### EXERCICES À RÉALISER
[1] Recopiez fidèlement le passage du texte sur l'Alentejo qui commence par "Mais il n'y" et va jusqu'à "dans la région.".
[2] Dressez la liste de tous les villages que le texte sur l'Alentejo désigne par leur nom.

### DOCUMENT SOURCE
------------------------------

Dans un commentaire sur un billet que j'ai écrit le 27 août, Philippe Ries a écrit que l'Alentejo n'a pas besoin de « touristes » mais de visiteurs. Philippe Trine lui a demandé quelle était la différence entre les deux. « Vivre est un village » a écrit : « De mon point de vue un visiteur s'intéressera à l'architecture du barrage, le touriste se bronzera sur la plage permise par le barrage !!! »

Je ne vais pas répondre à la place de Philippe Ries mais essayer tout simplement de donner mon interprétation.

L'Alentejo est une vaste région, grande comme la Belgique, où vivent 500.000 personnes. Dans les circonscriptions qui entourent le Grand Lac créé par le barrage d'Alqueva, la densité de la population se situe aux alentours de 15 à 25 habitants par km². C'est dire qu'il y a de la place et que le grand lac, le plus grand lac artificiel d'Europe, dont les marges atteignent les 1.200 km tellement il est dentelé alors que la côte même du Portugal représente environ 900 km (et pourtant le lac « ne fait que » 85 km sur la plus grande longueur) en plus de son objectif premier (l'irrigation), pourrait susciter des projets divers attirant des visiteurs en nombre.

Autour du lac il y a 19 villages riverains dont Monsaraz qui est souvent considéré comme le plus beau village historique du Portugal, à moins de dix kilomètres de la frontière espagnole et à cent kilomètres de Badajoz. Ceci explique que pendant les week-ends et les périodes de vacances on y voit beaucoup de visiteurs (excursionnistes) espagnols, beaucoup plus que des portugais eux-mêmes (Lisbonne se trouve à près 200 km et Évora, la ville la plus importante de l'Alentejo, à 60 km). Outre Monsaraz il y a le nouveau village de Luz et son musée qui attirent aussi des visiteurs. Et si rien n'a été fait pour « sédentariser » ces visiteurs car à Luz, comme dans la plupart des villages riverains, il n'y a pas d'hôtels ou de pensions, seulement quelques maisons d'hôtes par-ci par-là, parfois fort chères, ce n'est pas plus mal puisque ainsi l'identité culturelle des villageois est préservée. Les voyageurs viennent, puis s'en vont et ils laissent la région en l'état.

Mais il n'y a pas que les vieux villages historiques et le nouveau village de Luz qui attirent des voyageurs. Il y a en bordure du lac une marina, « Amieira Marina » qui en cinq ans d'existence a attiré plus de 100.000 voyageurs, donc des visiteurs, un fait qui jusqu'à présent ne s'était jamais produit. Même si parmi ces visiteurs il y a des natifs de l'Alentejo, la plupart vient d'autres régions du Portugal, et de l'étranger, et venant jusqu'au au grand lac peut-être sont-ils passés par Évora, peut-être sont-ils allés à Luz et à Monsaraz, peut-être ont-ils fait le tour du lac, parcouru le barrage et visité d'autres villages, dont Estrela qui se situe dans une très belle presqu'île. Parmi les visiteurs la plus grande partie n'avait pas encore envisagé un tel voyage dans la région.

------------------------------

Données recueillies:

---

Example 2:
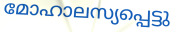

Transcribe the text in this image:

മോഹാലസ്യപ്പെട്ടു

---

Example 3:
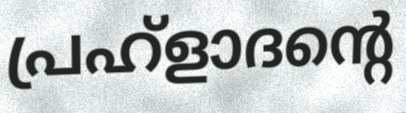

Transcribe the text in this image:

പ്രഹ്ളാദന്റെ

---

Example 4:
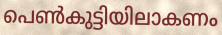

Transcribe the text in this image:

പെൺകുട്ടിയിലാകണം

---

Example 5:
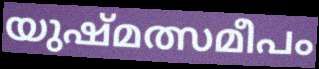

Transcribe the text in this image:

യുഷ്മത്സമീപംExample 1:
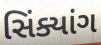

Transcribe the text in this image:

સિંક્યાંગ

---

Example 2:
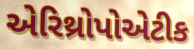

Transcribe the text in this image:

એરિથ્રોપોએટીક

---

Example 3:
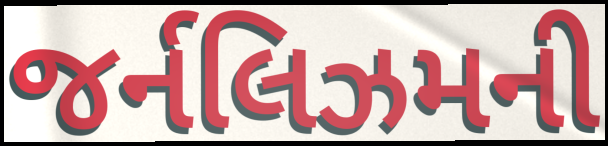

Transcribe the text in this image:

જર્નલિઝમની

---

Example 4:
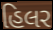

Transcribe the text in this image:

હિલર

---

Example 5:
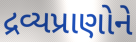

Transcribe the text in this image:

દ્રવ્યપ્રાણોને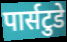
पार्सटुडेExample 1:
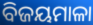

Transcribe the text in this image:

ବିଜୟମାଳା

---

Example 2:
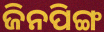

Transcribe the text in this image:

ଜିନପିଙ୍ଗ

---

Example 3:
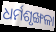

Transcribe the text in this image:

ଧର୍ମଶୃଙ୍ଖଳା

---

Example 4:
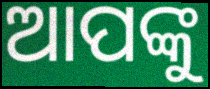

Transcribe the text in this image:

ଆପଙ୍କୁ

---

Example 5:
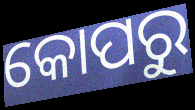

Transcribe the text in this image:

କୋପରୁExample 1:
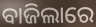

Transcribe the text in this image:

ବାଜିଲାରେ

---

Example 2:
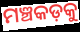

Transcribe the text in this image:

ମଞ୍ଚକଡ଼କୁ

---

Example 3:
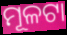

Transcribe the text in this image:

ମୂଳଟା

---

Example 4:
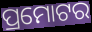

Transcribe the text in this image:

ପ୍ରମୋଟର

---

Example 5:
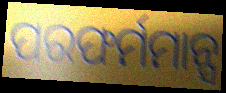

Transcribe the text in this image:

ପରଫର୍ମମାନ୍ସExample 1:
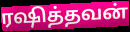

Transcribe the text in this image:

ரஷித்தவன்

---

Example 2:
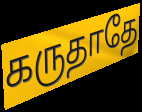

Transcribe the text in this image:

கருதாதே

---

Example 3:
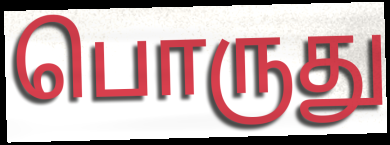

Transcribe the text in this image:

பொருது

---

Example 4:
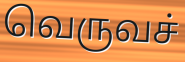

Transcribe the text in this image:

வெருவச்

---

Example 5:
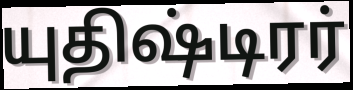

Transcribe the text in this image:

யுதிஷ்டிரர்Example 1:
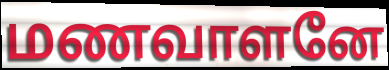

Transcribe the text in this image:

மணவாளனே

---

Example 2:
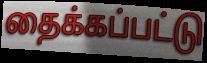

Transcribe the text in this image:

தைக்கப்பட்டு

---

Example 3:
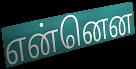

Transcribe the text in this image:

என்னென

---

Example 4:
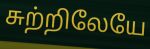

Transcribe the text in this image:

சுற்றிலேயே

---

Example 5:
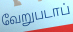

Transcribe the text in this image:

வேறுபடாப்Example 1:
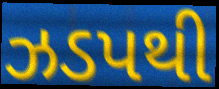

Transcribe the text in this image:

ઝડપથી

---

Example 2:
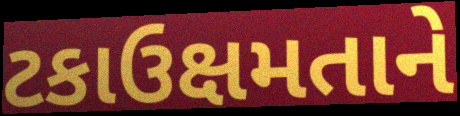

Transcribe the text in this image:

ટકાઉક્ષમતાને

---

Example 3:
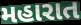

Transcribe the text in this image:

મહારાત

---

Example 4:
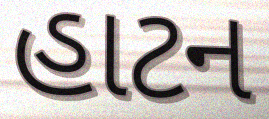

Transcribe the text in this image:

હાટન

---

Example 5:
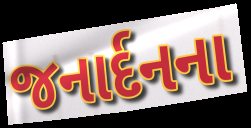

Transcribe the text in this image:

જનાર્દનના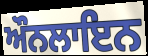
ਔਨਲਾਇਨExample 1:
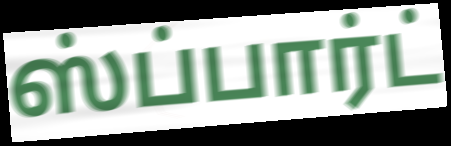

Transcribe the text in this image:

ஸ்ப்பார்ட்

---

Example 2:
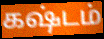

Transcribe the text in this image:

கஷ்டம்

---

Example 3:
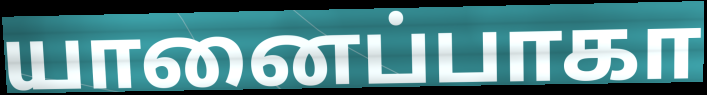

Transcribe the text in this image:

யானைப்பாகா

------------------------------

### LES SOLUTIONS
[1]
Mais il n'y a pas que les vieux villages historiques et le nouveau village de Luz qui attirent des voyageurs. Il y a en bordure du lac une marina, « Amieira Marina » qui en cinq ans d'existence a attiré plus de 100.000 voyageurs, donc des visiteurs, un fait qui jusqu'à présent ne s'était jamais produit. Même si parmi ces visiteurs il y a des natifs de l'Alentejo, la plupart vient d'autres régions du Portugal, et de l'étranger, et venant jusqu'au au grand lac peut-être sont-ils passés par Évora, peut-être sont-ils allés à Luz et à Monsaraz, peut-être ont-ils fait le tour du lac, parcouru le barrage et visité d'autres villages, dont Estrela qui se situe dans une très belle presqu'île. Parmi les visiteurs la plus grande partie n'avait pas encore envisagé un tel voyage dans la région.

[2]
- Monsaraz
- Luz
- Estrela